The Exact Opposite of Okay(42)
4.47 p.m.
Unbelievable. Danny has bought me another gift to apologize for freaking out over the destruction of his previous gift – the tulips – which were also an apology in themselves. I just want to scream at him, “I don’t need gifts! I just need you to stop being a Grade-A bucket of dicks!” but I don’t think that would go down very well. Preserving his trademark Nice Guy image is very important to him.
Anyway, as we’re all walking home together after school – lamenting the bitterly cold wind – he makes the following announcement: “So . . . what are you guys doing on the first weekend in December? Oh, I know! You’re going to see Coldplay live at the arena!”
Oh, wonderful. My inner cynic suspects he probably just wants to sing along to “Fix You” while crying and staring poignantly at me.
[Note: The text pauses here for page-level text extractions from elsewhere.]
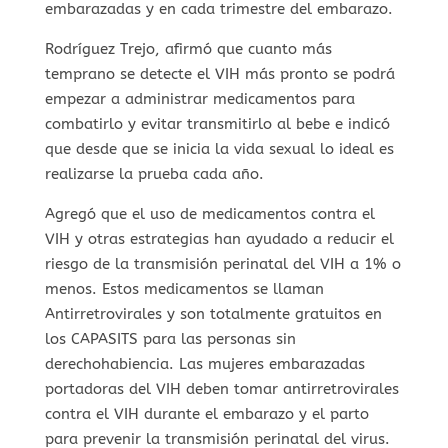
embarazadas y en cada trimestre del embarazo.
Rodríguez Trejo, afirmó que cuanto más
temprano se detecte el VIH más pronto se podrá
empezar a administrar medicamentos para
combatirlo y evitar transmitirlo al bebe e indicó
que desde que se inicia la vida sexual lo ideal es
realizarse la prueba cada año.
Agregó que el uso de medicamentos contra el
VIH y otras estrategias han ayudado a reducir el
riesgo de la transmisión perinatal del VIH a 1% o
menos. Estos medicamentos se llaman
Antirretrovirales y son totalmente gratuitos en
los CAPASITS para las personas sin
derechohabiencia. Las mujeres embarazadas
portadoras del VIH deben tomar antirretrovirales
contra el VIH durante el embarazo y el parto
para prevenir la transmisión perinatal del virus.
Ajita squeals and throws her arms around him. “Danny! That’s so awesome. Thank you! I can’t even think of anything horrible or sarcastic to say right now.”
I attempt to muster some gratitude and deliver a well-intended-but-somewhat-lackluster high five. Lackluster due to my emotional exhaustion and general wariness toward the behavior of Mr Wells, which almost seems to have some kind of ulterior motive.
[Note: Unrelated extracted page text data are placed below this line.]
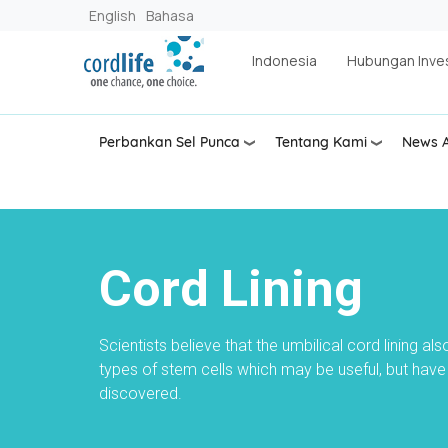
Lompat ke isi utama
English
Bahasa
Indonesia
Hubungan Inve
Perbankan Sel Punca
Tentang Kami
News A
Cord Lining
Scientists believe that the umbilical cord lining al
types of stem cells which may be useful, but have
discovered.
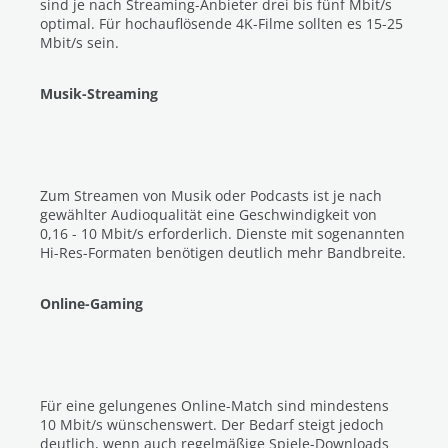
sind je nach Streaming-Anbieter drei bis fünf Mbit/s
optimal. Für hochauflösende 4K-Filme sollten es 15-25
Mbit/s sein.
Musik-Streaming
Zum Streamen von Musik oder Podcasts ist je nach
gewählter Audioqualität eine Geschwindigkeit von
0,16 - 10 Mbit/s erforderlich. Dienste mit sogenannten
Hi-Res-Formaten benötigen deutlich mehr Bandbreite.
Online-Gaming
Für eine gelungenes Online-Match sind mindestens
10 Mbit/s wünschenswert. Der Bedarf steigt jedoch
deutlich, wenn auch regelmäßige Spiele-Downloads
He purses his lips, clearly put out by my lack of enthusiasm. In his defense, they must have set him back a buck or two of his parents’ cash since it’s been sold out for months.
Again, it kind of rubs me the wrong way, this pattern that’s emerging. It feels like every time he wants me to feel a certain way about him, he throws money at the situation. Milkshakes, Harry Potter merch, tulips, Ferrero Rocher, gig tickets. Almost as if he thinks he can buy my love.
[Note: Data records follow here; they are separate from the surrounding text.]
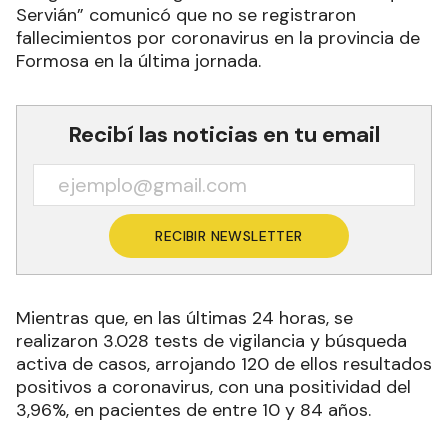
Servián” comunicó que no se registraron
fallecimientos por coronavirus en la provincia de
Formosa en la última jornada.
Recibí las noticias en tu email
RECIBIR NEWSLETTER
Mientras que, en las últimas 24 horas, se
realizaron 3.028 tests de vigilancia y búsqueda
activa de casos, arrojando 120 de ellos resultados
positivos a coronavirus, con una positividad del
3,96%, en pacientes de entre 10 y 84 años.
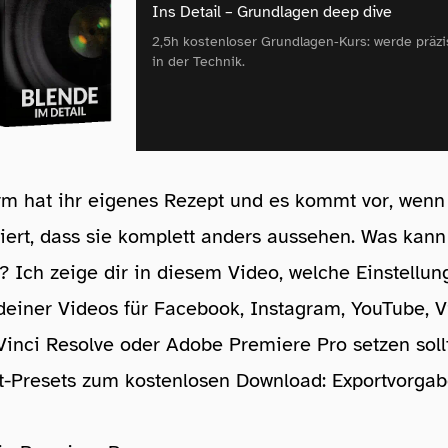
Ins Detail – Grundlagen deep dive
2,5h kostenloser Grundlagen‑Kurs: werde präzi
in der Technik.
orm hat ihr eigenes Rezept und es kommt vor, wen
tiert, dass sie komplett anders aussehen. Was kan
 Ich zeige dir in diesem Video, welche Einstellu
deiner Videos für Facebook, Instagram, YouTube, 
Vinci Resolve oder Adobe Premiere Pro setzen sollt
t-Presets zum kostenlosen Download:
Exportvorga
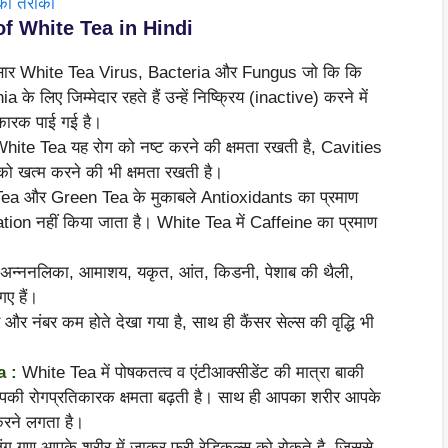
का तरीका
of White Tea in Hindi
च के अनुसार White Tea Virus, Bacteria और Fungus जो कि कि
ए जिम्मेदार रहते हैं उन्हें निष्क्रिय (inactive) करने में
कारक पाई गई है।
hite Tea यह रोग को नष्ट करने की क्षमता रखती है, Cavities
ो खत्म करने की भी क्षमता रखती है।
ck Tea और Green Tea के मुकाबले Antioxidants का प्रमाण
ntation नहीं किया जाता है। White Tea में Caffeine का प्रमाण
े, अन्ननलिका, आमाशय, यकृत, आंत, किडनी, पेशाब की थैली,
गए हैं।
र नंबर कम होते देखा गया है, साथ ही कैंसर सेल्स की वृद्धि भी
a :
White Tea में पोषकतत्व व एंटीआक्सीडेंट की मात्रा बाकी
पकी रोगप्रतिकारक क्षमता बढ़ती है। साथ ही आपका शरीर आपके
 करने लगता है।
िंग गुण आपके शरीर में जाकर फ्री रेडिकल्स को रोकते है, जिससे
“I wanted to show you how great it could be. If we were together.”
Maybe I’m overreacting. The Coldplay tickets are quite sweet, I suppose. Danny knows Ajita and I love them, and despite the fact he himself is too hipster to allow himself to enjoy their “overrated drivel”, he’s a big enough person to swallow his own taste in pretentious hipster music and attend the concert with us. He is trying to be a good friend at least. In his own way.
I just can’t figure him out at the moment. One minute he’s looking after Ajita and Prajesh like they’re his own family, and the next he’s treating his actual family like dirt. There must be some serious shit going down chez Wells; even worse than the affair, if that’s possible. The thought alone makes me feel bad enough to overlook his weird behavior.
Plus, things are crappy enough in my life right now. And I have the option to forgive Danny’s relentless stream of weapons-grade douchebaggery, and try to rebuild our fractured friendship. All I want is for things to go back to normal, and this seems as good a place to start as any.
So I say thank you and hug him too.
6.58 p.m.
We’ve been playing ping-pong in Ajita’s basement for around eleven minutes, deftly avoiding the nude elephant in the room, when my phone vibrates. Message.
Since I’m in the throes of a heated tiebreak with Ajita, Danny inexplicably picks it up and reads before I can even stop him. “It’s from Carson,” he says flatly. “He wants to see you.”
Shit! I forgot to reply to Carson’s last text!
Shit! Why did Danny read it?
“Oh. Right,” I respond, carefully avoiding Danny’s stare. He wants to gauge my reaction, obviously, and I want to deprive him of that luxury. I pick up the ball to serve, facial expression set to intense mode as though winning this match means more to me than anything in the entire world, even awesome basketball-playing boys who look like movie stars and make me laugh and don’t judge me for screwing up.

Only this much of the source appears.